*ACTION ITEM:* Report how many lines below contain the word "instruction", giving the number and no other words.

(Stored data entries)

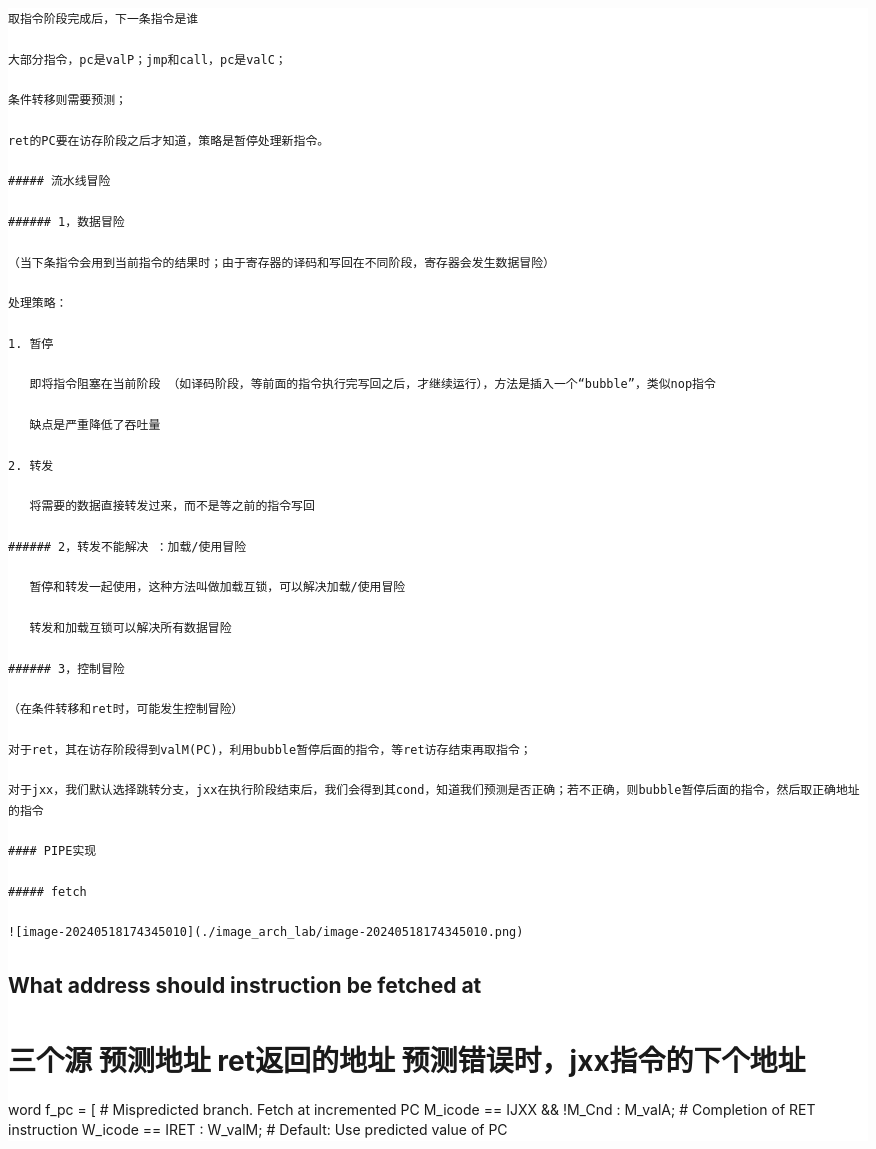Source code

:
 ```
取指令阶段完成后，下一条指令是谁

大部分指令，pc是valP；jmp和call，pc是valC；

条件转移则需要预测；

ret的PC要在访存阶段之后才知道，策略是暂停处理新指令。

##### 流水线冒险

###### 1，数据冒险

（当下条指令会用到当前指令的结果时；由于寄存器的译码和写回在不同阶段，寄存器会发生数据冒险）

处理策略：

1. 暂停

   即将指令阻塞在当前阶段 （如译码阶段，等前面的指令执行完写回之后，才继续运行），方法是插入一个“bubble”，类似nop指令

   缺点是严重降低了吞吐量

2. 转发 

   将需要的数据直接转发过来，而不是等之前的指令写回

###### 2，转发不能解决 ：加载/使用冒险

​	暂停和转发一起使用，这种方法叫做加载互锁，可以解决加载/使用冒险

​	转发和加载互锁可以解决所有数据冒险

###### 3，控制冒险

（在条件转移和ret时，可能发生控制冒险）

对于ret，其在访存阶段得到valM(PC)，利用bubble暂停后面的指令，等ret访存结束再取指令；

对于jxx，我们默认选择跳转分支，jxx在执行阶段结束后，我们会得到其cond，知道我们预测是否正确；若不正确，则bubble暂停后面的指令，然后取正确地址的指令

#### PIPE实现

##### fetch

![image-20240518174345010](./image_arch_lab/image-20240518174345010.png)

```
## What address should instruction be fetched at
# 三个源 预测地址 ret返回的地址 预测错误时，jxx指令的下个地址
word f_pc = [
	# Mispredicted branch.  Fetch at incremented PC
	M_icode == IJXX && !M_Cnd : M_valA;
	# Completion of RET instruction
	W_icode == IRET : W_valM;
	# Default: Use predicted value of PC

*ANSWER SPACE:* 2